### [THE TASK]
Render the entries from the line with "Which slice is the smallest?" to the line with "List the series", both included, as a JSON list of strings, one string per line. Skip blank lines and leave out the pictures.

### [DATA TO PROCESS]
_ _ _
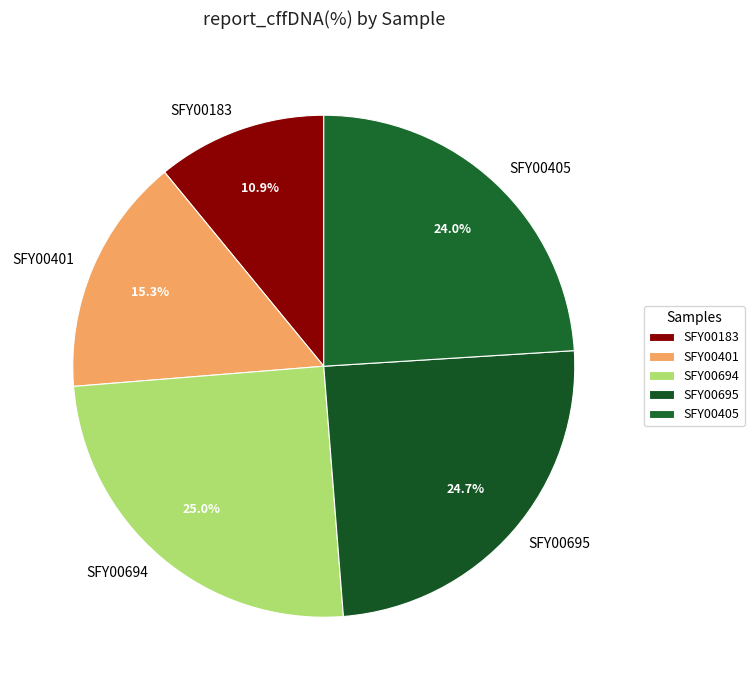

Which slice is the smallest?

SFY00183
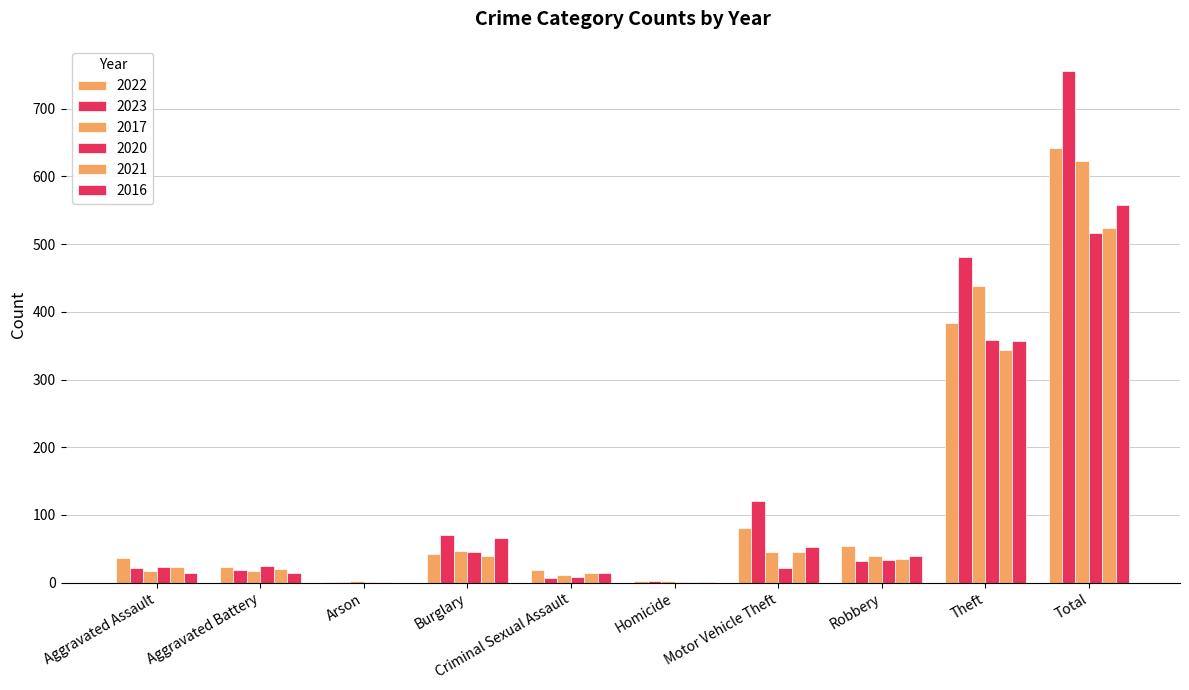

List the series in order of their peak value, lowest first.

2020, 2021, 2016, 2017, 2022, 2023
_ _ _
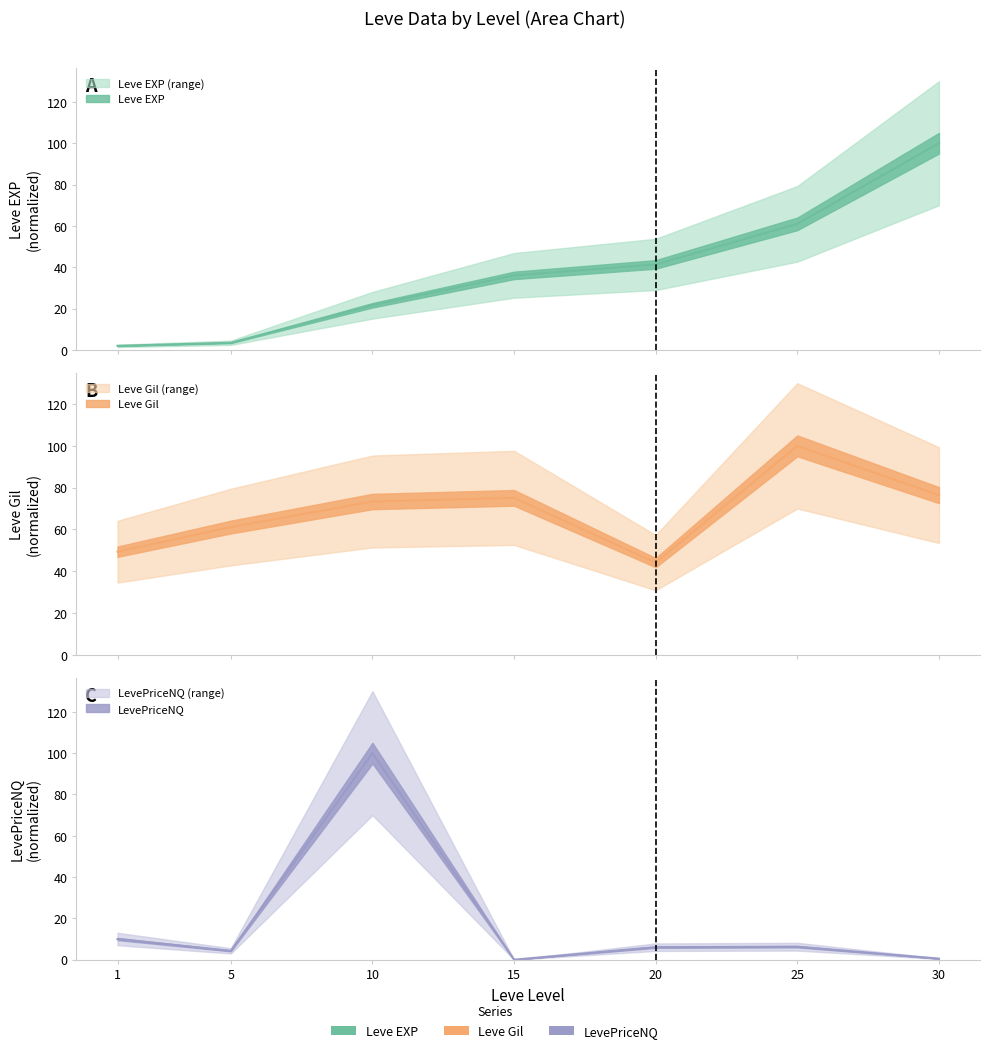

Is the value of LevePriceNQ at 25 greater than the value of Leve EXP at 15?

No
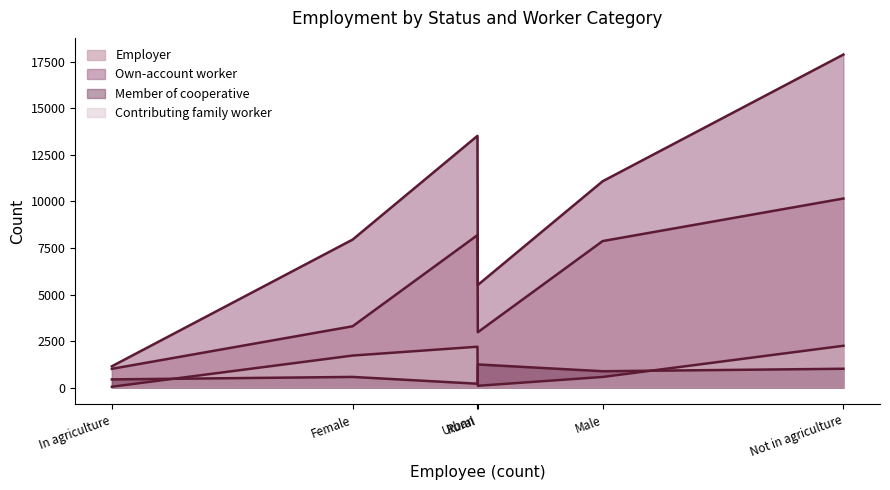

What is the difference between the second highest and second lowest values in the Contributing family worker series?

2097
_ _ _
### [RESPONSE FOR THIS EXERCISE]
[
  "Which slice is the smallest?",
  "SFY00183",
  "List the series in order of their peak value, lowest first."
]